Un día en la vida de mi madre involucra toda una lista de menesteres que van desde pequeños detalles domésticos hasta una extenuante rutina de gimnasio; el itinerario puede extenderse hasta la noche, después de eso sólo existen ella y sus perros.
Los gustos del abuelo inculcaron a mi madre cierta atracción por el futbol, en especial por la selección alemana, un detalle que a veces a mí me intriga y siempre me sorprende,  por tanto no resulta extraño el hecho de que  haya bautizado a dichos perros bajo ese signo germano; Völler y Reuter, nombres que evocarían aquel mundial de Italia 90, fueron designados a dos canes de corta estatura y muy mal carácter.
Los alemanes tienen una particularidad en su esquema de juego: sólo saben ver hacía adelante, no tienen tiempo para especulaciones,  de ahí  que el sistema impuesto por Guardiola a veces se les complica. Mi madre, por supuesto,  no es alemana, pero algo de esa inclinación futbolística se cuela en los hábitos, y eso se refleja en su voluntad y disciplina. Todas las mañanas, como en un ritual, realiza abdominales y ejercicios aeróbicos que se complementan con varias series de levantamiento de pesas. Yo no heredé esa disciplina, ni mucho menos el gusto por hacer deporte, cambié los entrenamientos por los libros y la competición por la soledad; ella, a duras penas, lo ha sabido entender. El único consejo que recuerdo de mi madre, ha sido una simple palabra: levántate, y fue enunciada de manera imperativa mientras arrastraba mi pierna después de un accidente con la bicicleta. En ese momento la odié, pero después me di cuenta que fue uno de los más grandes regalos que ella me pudo dar: levántate, y hazlo sin quejas.

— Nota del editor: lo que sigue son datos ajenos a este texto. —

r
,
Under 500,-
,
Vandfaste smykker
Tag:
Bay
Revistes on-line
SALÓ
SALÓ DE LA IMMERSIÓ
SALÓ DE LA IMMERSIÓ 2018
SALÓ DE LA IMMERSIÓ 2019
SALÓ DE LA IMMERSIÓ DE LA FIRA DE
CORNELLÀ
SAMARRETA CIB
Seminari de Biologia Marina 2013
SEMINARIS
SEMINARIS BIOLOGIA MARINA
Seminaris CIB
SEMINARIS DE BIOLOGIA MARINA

La tarde del 27 de julio, recibí la noticia de que uno de sus perros había muerto. 17 años  pueden decirse de una manera tan fácil, una cifra que se escapa de los labios sin el menor obstáculo, pero fueron 17 años en los que un perro ejerció de cómplice y confidente. “Lo tuvimos que dormir”, fueron las palabras de ella mientras hablábamos por teléfono. Durante el resto de ese día, y los dos siguientes, mi madre no se levantó de la cama, sus ojos lucían un color rojizo y su cuerpo estaba exhausto, era como ver una amazona herida. En ese momento extrañé la mirada seria y penetrante, el dinamismo a prueba de bombas, la leve sonrisa después de demoler la opinión contraria; a cambio de eso, frente a mí, estaba el dolor habitando un espacio.